Par tous ces motifs, nous ne craignons pas de proclamer hautement que, tant que les sociétés n'auront pas trouvé le moyen de se passer de tout revenu public, l'impôt de douane devra être précieusement conservé et développé dans la mesure du possible, comme réunissant au plus haut degré les conditions pratiques et théoriques à rechercher dans l'assiette des revenus de l'État.

III

Ce point établi, il nous reste à exposer succinctement le système de taxes à adopter pour donner à l'impôt le caractère de fiscalité qu'il doit désormais revêtir.
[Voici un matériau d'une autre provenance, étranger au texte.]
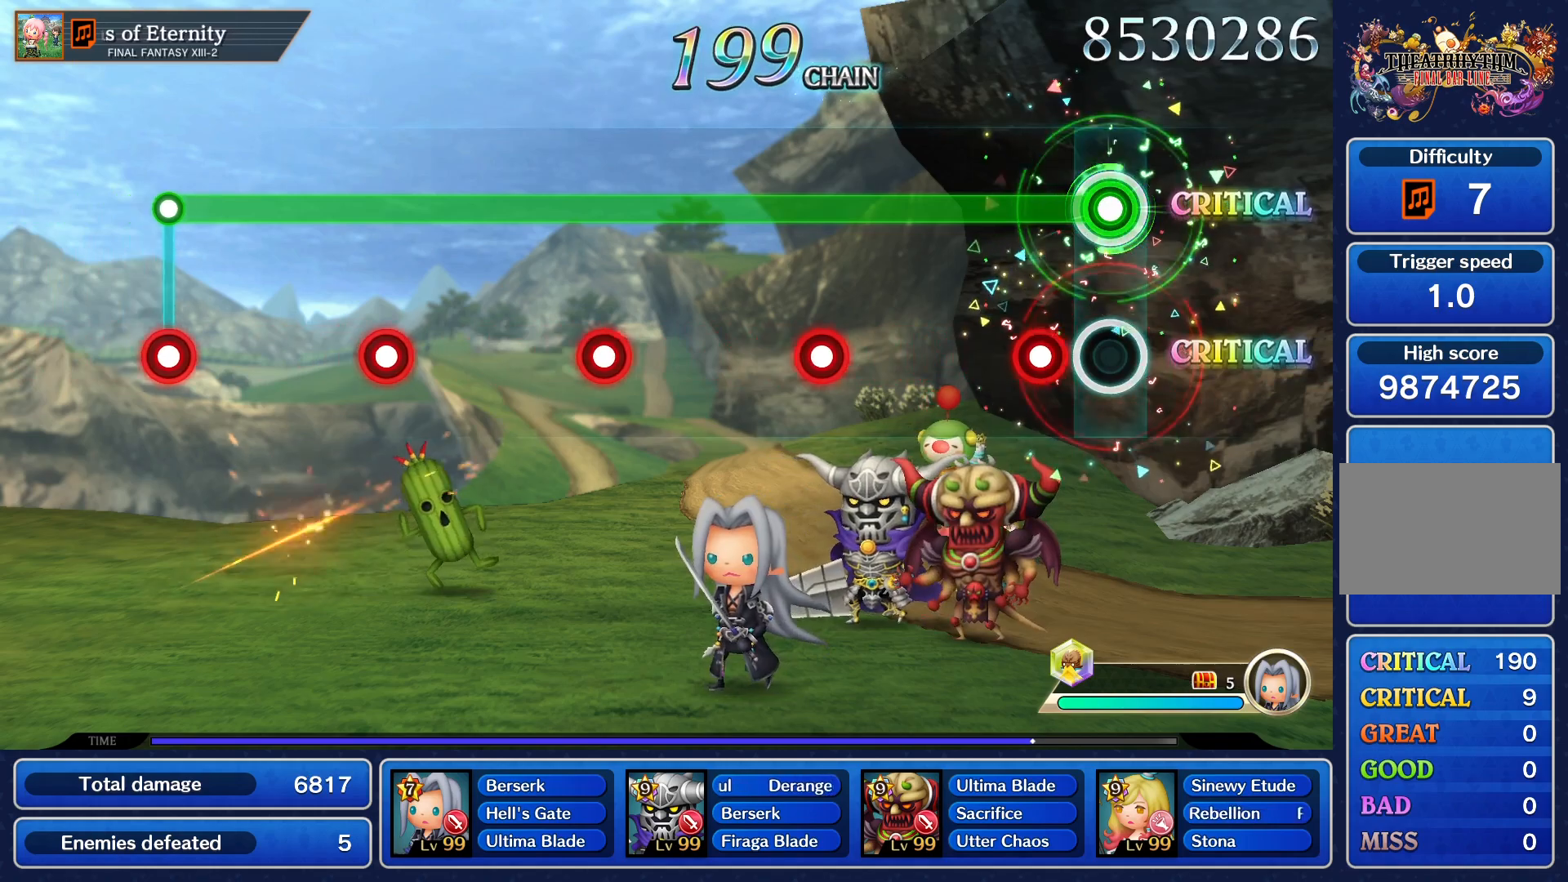
{"buttons": ["R1"], "left_stick": "center", "events": [[184, "L1", "down"], [284, "L1", "up"]]}
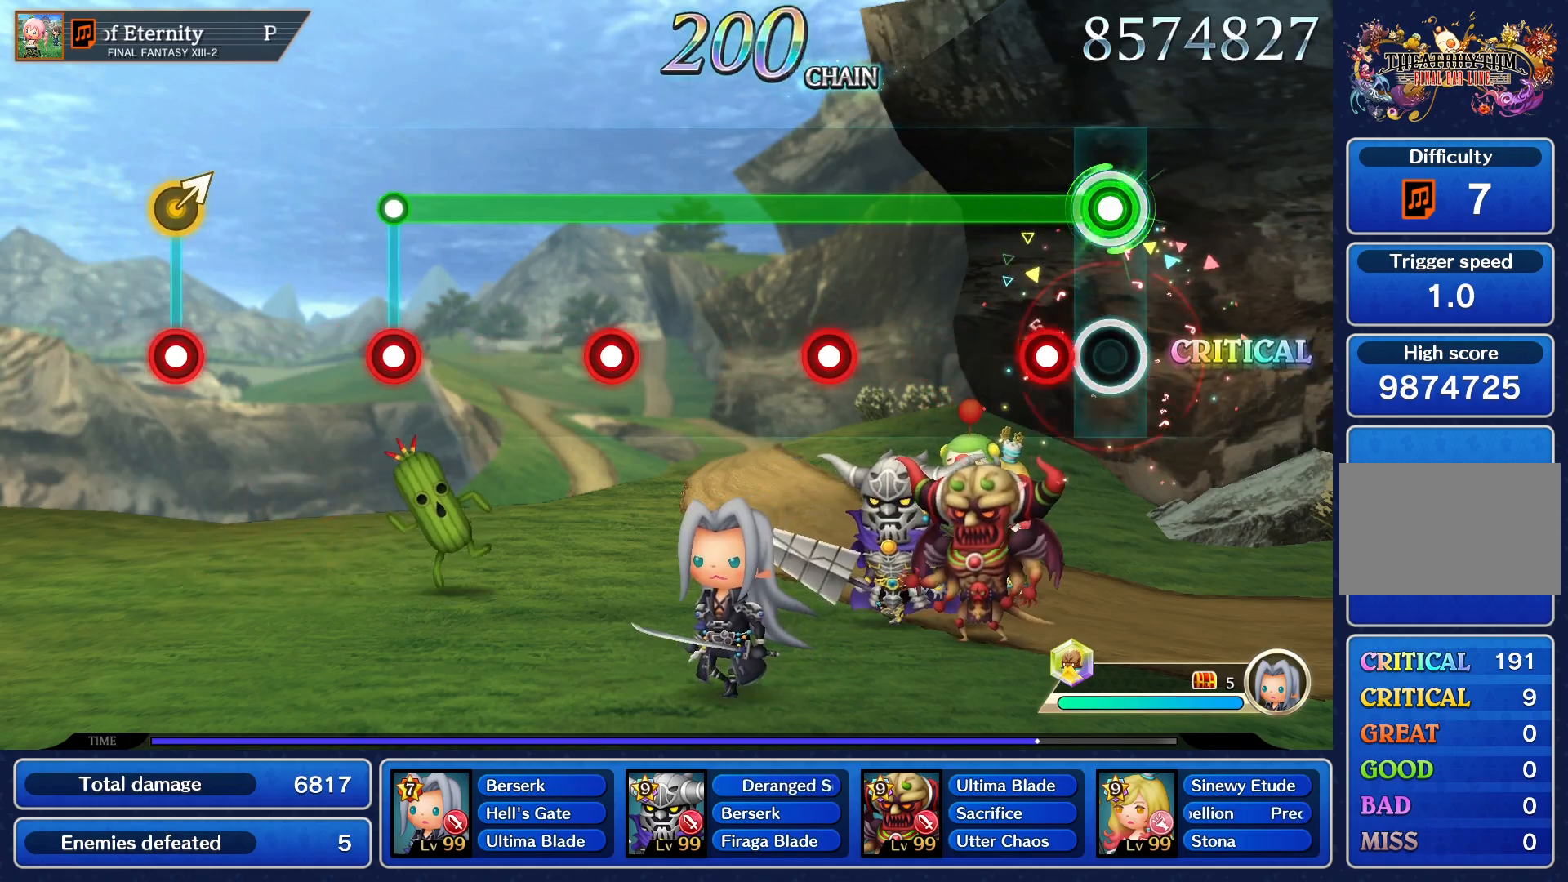
{"buttons": ["R1"], "left_stick": "center", "events": [[150, "L1", "down"], [250, "L1", "up"]]}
Et, d'abord, le taux des taxes doit s'arrêter un peu en deçà du point où il risquerait de restreindre la consommation de l'objet taxé. Tel est le principe qu'il importe de ne pas perdre de vue dans la fixation de chacune. Il convient aussi de ne taxer à nouveau que les marchandises dont l'importation doit procurer un revenu d'une certaine importance et de se borner à maintenir les taxes actuellement en vigueur sur les articles ne donnant lieu qu'à des perceptions minimes.

On ne s'attend sans doute pas à ce que nous indiquions ici les taxes dont chaque article nous paraîtrait susceptible; ce serait faire un tarif, et une œuvre aussi capitale réclame le concours de commissions où chaque membre apportera son contingent de connaissances spéciales, et où seront discutées chaque taxe au point de vue fiscal, en même temps que dans ses conséquences commerciales et industrielles; car il importe, et ce but est possible à atteindre, que l'impôt ne porte pas atteinte au travail national.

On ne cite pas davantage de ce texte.